Aitchison responds that 20 per cent “is not a retrospective claim”, so “no existing
dataset captures this specific system yet because it has not been implemented at
scale”.
‘I think it is ambitious’
Iris Celestine Tran Nguyen, co-founder of Aura Modular, imports modular homes
from Vietnam to build in remote locations, including Karratha. Nguyen attended
the Mascot showcase and is investigating the importation of kit-of-parts homes.
“If you say kit-of-parts homes are 20 per cent cheaper than traditional forms of
construction, I think it is ambitious,” she says. “I don’t say undoable, but it depends.
“Our modular houses work pretty well in remote areas where construction labour
costs are really high … We need to connect plumbing, [and] electrical. For kit parts,
it takes more time to assemble.
“One thing we can guarantee, with modular or kit parts, you can control
construction time: that is the advantage over traditional building.”

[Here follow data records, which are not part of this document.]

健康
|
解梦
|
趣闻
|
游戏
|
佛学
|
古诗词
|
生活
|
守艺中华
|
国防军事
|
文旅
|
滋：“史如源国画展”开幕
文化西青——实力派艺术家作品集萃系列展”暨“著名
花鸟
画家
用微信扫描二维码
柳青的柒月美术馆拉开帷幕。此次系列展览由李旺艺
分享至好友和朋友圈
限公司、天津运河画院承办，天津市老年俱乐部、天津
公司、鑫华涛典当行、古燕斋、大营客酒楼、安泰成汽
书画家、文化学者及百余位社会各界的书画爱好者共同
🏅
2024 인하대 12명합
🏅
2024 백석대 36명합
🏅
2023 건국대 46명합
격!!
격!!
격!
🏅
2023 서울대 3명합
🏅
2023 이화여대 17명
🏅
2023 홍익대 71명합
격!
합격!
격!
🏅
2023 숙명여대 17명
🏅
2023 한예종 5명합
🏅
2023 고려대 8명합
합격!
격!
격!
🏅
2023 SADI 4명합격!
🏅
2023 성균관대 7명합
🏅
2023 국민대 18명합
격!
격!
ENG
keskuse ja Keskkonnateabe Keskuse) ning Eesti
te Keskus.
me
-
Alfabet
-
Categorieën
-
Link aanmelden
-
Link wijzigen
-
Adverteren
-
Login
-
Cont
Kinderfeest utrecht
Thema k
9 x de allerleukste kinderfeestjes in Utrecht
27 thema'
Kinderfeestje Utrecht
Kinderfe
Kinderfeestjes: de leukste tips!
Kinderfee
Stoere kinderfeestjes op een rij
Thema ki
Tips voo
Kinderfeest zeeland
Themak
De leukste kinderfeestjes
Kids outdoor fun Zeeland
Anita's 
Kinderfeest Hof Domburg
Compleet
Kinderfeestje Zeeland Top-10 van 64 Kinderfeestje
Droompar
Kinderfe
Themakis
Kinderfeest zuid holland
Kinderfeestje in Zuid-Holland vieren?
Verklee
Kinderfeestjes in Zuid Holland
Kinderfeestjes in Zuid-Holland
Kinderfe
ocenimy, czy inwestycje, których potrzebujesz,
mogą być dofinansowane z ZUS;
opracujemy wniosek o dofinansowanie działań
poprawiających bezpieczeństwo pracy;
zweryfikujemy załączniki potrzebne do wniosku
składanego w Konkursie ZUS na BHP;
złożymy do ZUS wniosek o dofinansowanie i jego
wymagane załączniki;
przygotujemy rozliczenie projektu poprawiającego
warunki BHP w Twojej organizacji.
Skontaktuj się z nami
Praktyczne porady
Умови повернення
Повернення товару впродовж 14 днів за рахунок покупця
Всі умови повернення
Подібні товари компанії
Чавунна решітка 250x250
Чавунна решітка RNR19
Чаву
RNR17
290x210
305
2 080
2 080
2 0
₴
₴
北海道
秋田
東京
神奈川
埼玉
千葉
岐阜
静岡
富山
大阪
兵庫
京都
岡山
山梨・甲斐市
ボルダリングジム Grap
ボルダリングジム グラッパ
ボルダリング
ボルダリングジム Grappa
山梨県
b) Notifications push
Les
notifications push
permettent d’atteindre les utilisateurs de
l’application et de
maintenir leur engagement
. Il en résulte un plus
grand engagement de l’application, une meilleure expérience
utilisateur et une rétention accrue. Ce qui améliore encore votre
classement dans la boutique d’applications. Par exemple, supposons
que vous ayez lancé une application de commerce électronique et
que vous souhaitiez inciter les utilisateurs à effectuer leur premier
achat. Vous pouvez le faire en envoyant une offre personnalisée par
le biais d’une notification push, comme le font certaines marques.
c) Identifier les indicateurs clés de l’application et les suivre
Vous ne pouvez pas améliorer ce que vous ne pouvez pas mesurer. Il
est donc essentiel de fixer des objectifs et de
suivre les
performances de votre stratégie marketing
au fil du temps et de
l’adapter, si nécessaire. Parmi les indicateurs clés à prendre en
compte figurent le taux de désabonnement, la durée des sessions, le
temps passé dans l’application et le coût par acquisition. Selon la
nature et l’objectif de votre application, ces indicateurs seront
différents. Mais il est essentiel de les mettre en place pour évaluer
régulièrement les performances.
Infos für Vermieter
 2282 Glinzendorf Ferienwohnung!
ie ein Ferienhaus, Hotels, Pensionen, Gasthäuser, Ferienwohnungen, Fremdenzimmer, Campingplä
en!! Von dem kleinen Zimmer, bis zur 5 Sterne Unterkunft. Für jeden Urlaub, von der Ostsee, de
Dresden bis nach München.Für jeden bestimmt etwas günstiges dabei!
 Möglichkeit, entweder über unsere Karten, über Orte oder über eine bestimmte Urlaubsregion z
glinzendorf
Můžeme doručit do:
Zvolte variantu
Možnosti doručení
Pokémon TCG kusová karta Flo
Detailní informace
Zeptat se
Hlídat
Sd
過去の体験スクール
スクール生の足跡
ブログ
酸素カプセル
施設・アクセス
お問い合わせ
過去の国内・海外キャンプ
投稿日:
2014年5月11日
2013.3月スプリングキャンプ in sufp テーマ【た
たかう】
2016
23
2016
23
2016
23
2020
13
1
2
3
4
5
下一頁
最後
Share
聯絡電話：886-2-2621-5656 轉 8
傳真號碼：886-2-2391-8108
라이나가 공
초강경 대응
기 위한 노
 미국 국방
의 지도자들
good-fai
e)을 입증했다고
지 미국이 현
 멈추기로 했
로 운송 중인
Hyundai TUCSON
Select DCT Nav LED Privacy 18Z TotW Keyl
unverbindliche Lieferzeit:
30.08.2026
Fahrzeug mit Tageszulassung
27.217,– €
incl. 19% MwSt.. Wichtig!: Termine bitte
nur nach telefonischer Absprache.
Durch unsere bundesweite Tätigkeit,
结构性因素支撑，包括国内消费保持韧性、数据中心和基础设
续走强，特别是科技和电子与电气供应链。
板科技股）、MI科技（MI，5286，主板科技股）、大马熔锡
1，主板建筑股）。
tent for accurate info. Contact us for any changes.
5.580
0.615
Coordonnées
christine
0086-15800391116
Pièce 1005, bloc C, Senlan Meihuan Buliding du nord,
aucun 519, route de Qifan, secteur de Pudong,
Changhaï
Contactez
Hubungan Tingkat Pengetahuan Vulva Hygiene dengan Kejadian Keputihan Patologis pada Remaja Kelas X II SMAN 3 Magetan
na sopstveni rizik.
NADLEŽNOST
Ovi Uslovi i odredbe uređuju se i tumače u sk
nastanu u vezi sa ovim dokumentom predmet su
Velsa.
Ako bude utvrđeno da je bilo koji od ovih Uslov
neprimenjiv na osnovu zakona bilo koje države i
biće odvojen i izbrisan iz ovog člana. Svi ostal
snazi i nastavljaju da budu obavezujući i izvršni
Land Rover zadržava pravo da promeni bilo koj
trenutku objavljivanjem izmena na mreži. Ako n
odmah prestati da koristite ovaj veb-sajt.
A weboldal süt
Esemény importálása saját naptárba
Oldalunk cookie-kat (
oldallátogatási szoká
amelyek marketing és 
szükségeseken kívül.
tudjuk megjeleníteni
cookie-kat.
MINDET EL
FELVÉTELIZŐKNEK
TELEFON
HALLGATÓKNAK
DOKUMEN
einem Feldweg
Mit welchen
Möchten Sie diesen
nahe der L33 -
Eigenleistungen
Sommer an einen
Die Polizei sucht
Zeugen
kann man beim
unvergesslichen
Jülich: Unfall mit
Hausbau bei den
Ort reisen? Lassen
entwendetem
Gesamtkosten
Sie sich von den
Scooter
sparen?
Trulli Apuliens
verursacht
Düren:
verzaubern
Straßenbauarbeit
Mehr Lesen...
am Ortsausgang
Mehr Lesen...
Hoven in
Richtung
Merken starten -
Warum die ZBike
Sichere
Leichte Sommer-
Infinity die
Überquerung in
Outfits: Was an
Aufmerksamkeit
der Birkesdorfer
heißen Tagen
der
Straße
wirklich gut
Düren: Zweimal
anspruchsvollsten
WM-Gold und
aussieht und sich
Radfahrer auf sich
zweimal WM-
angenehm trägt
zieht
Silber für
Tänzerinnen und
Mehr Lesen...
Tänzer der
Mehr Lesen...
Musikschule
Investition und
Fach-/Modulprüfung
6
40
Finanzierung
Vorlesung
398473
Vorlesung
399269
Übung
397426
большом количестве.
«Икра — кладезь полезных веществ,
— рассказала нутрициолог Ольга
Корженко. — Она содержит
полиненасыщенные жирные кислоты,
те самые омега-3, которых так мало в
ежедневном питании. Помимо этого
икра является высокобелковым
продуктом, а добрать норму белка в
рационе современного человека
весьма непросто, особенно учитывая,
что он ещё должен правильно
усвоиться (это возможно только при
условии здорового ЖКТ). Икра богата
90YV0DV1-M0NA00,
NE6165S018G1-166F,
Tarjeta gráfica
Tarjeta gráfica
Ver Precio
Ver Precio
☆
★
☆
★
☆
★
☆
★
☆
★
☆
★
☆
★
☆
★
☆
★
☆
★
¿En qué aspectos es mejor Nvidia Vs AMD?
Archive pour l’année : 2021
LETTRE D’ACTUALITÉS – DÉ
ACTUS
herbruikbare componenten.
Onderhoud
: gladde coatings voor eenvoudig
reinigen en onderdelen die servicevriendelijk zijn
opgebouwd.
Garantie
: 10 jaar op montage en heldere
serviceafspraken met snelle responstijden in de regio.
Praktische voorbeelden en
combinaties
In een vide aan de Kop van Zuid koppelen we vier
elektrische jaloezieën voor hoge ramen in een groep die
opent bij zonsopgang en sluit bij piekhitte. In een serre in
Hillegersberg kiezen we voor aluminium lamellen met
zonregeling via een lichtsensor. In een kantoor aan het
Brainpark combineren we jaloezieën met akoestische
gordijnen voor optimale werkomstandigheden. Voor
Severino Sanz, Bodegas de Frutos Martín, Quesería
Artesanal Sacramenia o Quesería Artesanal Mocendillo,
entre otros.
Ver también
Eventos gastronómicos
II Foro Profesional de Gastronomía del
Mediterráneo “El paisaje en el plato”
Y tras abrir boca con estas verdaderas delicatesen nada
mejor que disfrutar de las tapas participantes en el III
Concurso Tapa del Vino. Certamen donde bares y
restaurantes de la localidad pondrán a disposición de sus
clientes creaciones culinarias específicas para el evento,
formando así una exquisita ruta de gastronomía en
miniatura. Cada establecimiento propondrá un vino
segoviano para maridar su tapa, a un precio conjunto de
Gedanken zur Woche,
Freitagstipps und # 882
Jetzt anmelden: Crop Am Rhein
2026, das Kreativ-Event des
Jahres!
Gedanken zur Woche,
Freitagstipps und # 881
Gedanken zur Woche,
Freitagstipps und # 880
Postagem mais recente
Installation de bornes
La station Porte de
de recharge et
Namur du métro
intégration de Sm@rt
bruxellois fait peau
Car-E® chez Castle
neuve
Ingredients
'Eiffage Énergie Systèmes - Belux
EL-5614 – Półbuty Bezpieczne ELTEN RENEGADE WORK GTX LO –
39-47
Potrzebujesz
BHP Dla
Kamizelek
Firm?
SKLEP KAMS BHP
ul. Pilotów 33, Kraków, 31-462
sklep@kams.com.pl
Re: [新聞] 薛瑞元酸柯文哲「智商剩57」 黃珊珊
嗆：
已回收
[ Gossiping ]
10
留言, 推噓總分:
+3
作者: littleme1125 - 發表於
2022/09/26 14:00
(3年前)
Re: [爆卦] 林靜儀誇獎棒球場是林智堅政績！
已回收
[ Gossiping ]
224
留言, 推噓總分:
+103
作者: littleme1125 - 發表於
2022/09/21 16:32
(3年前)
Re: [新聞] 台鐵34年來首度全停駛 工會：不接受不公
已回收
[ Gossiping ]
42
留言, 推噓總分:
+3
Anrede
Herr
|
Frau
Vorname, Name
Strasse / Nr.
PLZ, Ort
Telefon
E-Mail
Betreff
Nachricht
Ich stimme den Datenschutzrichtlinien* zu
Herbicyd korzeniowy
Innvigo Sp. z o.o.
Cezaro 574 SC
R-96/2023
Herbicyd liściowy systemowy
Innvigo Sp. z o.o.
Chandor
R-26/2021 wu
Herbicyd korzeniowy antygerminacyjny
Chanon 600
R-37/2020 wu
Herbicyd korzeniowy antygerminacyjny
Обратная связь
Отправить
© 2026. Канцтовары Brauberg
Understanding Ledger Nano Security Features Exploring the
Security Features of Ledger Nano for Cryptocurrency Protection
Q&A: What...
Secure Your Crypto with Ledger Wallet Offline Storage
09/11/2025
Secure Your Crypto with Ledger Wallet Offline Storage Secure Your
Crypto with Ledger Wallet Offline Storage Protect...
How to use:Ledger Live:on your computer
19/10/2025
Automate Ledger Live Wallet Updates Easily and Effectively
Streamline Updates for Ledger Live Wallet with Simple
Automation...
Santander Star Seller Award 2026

Homes NSW worked with Australian modular manufacturers to deliver its MMC
program, including NSW-based companies Wild Modular and Moov Modular.
But unions want local content rules in the National Construction Code to ensure
that, as MMC develops, jobs in the manufacture of kit parts and housing modules
are not offshored.
Australian Workers Union national secretary Paul Farrow says that “done right,
modular construction can help address our housing shortage while also creating
quality jobs in manufacturing”.
“Boosting modular construction in residential housing makes a ton of sense, and
we should be making sure this opportunity delivers maximum benefit for
Australian workers.
“That means any government-funded modular housing projects should have strong
local content requirements.”
Aitchison warns that importing parts comes with the risk of interruptions to
supply, shipping, and certification risks. He says there are “other ventures – not
ours – seeking to import large volumes of pre-manufactured buildings from
overseas, principally South-East Asia, like Vietnam, but also China”.
“That’s not what we’re trying to do. This is very much bottom-up, local industry
making parts, doing it more efficiently and more competitively.
“We do all of this to derisk the industry.”